Scott Alexander at SlateStarCodex riffs off my post on how we laugh at Oregonians afraid to pump their own gas while not looking at our own absurd restrictions on cutting hair, for example, and adds a few of his own:
There are way too many discrepancies in approved medications between countries to discuss every one of them, but did you know melatonin is banned in most of Europe? (Europeans: did you know melatonin is sold like candy in the United States?) Did you know most European countries have no such thing as “medical school”, but just have college students major in medicine, and then become doctors once they graduate from college? (Europeans: did you know Americans have to major in some random subject in college, and then go to a separate place called “medical school” for four years to even start learning medicine?) Did you know that in Puerto Rico, you can just walk into a pharmacy and get any non-scheduled drug you want without a doctor’s prescription? (source: my father; I have never heard anyone else talk about this, and nobody else even seems to think it is interesting enough to be worth noting).
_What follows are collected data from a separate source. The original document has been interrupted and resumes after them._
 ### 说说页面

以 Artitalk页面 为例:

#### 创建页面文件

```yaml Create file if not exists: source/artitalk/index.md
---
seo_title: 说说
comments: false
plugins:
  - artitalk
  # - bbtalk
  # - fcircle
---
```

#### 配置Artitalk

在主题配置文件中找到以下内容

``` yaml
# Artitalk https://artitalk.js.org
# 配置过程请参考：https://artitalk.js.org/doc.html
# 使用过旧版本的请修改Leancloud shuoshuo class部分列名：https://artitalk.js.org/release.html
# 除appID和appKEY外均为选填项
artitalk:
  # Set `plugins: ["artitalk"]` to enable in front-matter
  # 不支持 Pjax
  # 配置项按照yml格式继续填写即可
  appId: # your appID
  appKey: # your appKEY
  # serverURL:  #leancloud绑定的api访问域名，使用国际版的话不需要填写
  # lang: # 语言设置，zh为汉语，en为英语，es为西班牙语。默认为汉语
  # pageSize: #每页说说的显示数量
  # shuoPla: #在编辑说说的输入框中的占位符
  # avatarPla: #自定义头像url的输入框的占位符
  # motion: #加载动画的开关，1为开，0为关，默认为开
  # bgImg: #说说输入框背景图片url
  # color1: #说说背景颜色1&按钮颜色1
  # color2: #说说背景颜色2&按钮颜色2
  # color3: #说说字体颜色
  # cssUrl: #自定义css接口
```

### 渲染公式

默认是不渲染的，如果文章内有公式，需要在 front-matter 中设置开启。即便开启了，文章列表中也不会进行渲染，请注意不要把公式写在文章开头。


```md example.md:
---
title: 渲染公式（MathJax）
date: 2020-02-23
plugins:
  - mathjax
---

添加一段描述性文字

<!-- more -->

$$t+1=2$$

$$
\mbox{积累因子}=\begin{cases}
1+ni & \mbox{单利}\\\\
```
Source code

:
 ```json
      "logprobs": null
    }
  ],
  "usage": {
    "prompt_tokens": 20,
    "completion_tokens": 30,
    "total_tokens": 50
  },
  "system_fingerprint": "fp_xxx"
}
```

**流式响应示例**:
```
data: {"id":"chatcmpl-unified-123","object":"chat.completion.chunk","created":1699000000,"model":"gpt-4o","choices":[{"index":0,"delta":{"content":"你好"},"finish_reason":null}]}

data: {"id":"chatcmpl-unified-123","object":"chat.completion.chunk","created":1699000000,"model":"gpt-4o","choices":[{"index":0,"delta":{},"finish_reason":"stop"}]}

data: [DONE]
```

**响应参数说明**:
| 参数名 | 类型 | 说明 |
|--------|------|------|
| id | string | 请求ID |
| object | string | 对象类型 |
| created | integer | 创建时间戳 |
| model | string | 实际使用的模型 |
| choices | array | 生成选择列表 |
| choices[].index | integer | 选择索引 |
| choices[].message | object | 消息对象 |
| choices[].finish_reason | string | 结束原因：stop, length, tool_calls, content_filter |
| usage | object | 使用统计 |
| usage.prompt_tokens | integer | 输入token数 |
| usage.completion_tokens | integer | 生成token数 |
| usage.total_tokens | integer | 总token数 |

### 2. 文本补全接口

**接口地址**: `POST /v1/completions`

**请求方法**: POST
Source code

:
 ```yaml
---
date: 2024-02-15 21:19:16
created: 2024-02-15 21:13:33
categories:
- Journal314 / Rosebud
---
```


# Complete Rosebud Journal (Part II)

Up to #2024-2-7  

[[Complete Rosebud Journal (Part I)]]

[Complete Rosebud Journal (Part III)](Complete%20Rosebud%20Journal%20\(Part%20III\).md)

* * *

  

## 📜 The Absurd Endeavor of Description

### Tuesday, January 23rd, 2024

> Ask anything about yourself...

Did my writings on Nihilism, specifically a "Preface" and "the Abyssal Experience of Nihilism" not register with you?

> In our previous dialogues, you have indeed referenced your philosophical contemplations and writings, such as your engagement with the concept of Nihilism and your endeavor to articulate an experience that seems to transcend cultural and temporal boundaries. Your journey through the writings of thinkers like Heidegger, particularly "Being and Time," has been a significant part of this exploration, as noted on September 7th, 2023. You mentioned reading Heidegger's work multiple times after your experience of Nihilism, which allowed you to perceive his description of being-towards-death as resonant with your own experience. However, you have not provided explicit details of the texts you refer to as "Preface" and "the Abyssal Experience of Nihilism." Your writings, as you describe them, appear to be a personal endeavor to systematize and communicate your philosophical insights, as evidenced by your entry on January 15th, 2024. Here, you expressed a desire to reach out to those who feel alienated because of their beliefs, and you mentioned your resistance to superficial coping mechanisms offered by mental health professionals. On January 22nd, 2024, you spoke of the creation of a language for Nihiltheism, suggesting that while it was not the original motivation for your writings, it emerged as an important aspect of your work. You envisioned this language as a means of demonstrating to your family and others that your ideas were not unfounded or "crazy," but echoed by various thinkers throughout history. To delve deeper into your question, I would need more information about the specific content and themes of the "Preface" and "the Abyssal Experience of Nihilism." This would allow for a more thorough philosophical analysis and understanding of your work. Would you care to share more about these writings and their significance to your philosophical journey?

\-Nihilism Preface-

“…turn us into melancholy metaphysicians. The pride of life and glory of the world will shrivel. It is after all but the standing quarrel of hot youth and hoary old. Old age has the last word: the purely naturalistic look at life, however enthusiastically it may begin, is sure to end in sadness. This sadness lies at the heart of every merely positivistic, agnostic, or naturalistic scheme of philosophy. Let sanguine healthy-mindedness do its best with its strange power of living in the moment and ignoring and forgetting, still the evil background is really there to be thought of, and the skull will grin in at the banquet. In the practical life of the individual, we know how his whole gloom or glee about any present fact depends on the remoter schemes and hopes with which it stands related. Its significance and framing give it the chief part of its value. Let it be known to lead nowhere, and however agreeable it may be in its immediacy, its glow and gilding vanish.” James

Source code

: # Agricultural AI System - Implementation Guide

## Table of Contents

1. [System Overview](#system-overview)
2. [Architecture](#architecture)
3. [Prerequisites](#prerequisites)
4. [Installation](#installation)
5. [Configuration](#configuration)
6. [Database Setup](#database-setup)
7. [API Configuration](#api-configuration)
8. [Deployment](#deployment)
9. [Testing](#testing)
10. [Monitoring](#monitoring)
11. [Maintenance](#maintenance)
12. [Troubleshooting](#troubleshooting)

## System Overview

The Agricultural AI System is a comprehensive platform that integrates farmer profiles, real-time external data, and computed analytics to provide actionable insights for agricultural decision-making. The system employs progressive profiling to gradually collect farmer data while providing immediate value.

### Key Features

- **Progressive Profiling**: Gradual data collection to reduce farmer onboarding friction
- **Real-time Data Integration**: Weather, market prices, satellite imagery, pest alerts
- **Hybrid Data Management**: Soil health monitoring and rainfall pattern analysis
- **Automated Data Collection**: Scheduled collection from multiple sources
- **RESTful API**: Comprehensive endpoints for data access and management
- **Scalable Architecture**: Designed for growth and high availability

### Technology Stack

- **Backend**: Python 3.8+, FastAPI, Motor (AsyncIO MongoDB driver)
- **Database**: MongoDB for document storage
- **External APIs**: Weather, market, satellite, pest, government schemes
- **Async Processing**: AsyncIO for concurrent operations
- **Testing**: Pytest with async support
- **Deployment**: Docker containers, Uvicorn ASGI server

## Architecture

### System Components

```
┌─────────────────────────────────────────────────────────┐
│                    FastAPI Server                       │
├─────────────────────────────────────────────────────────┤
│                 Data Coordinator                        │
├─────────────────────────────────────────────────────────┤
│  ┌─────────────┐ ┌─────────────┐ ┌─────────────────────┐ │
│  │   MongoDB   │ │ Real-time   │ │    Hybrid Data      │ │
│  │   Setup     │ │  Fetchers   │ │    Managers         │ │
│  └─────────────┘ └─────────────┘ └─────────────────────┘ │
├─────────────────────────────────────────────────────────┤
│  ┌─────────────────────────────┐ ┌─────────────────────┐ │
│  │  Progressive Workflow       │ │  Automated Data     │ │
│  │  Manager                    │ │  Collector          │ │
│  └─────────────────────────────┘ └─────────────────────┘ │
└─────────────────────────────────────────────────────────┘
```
Scott then strikes at the heart of the issue:
So maybe the scary thing about Oregon is how strongly we rely on intuitions about absurdity. If something doesn’t immediately strike us as absurd, then we have to go through the same plodding motions of debate that we do with everything else – and over short time scales, debate is interminable and doesn’t work. Having a notion strike us as absurd short-circuits that and gets the job done – but the Oregon/everyone-else divide shows that intuitions about absurdity are artificial and don’t even survive state borders, let alone genuinely different cultures and value systems.
This is part of what I meant by collective action kills innovation. I wasn’t saying that DARPA can’t work but rather that by subjecting everything to collective action we subject it to debate. discussion and legislation and that slows down innovation, in part because our notions of what is normal are so time and culture bound.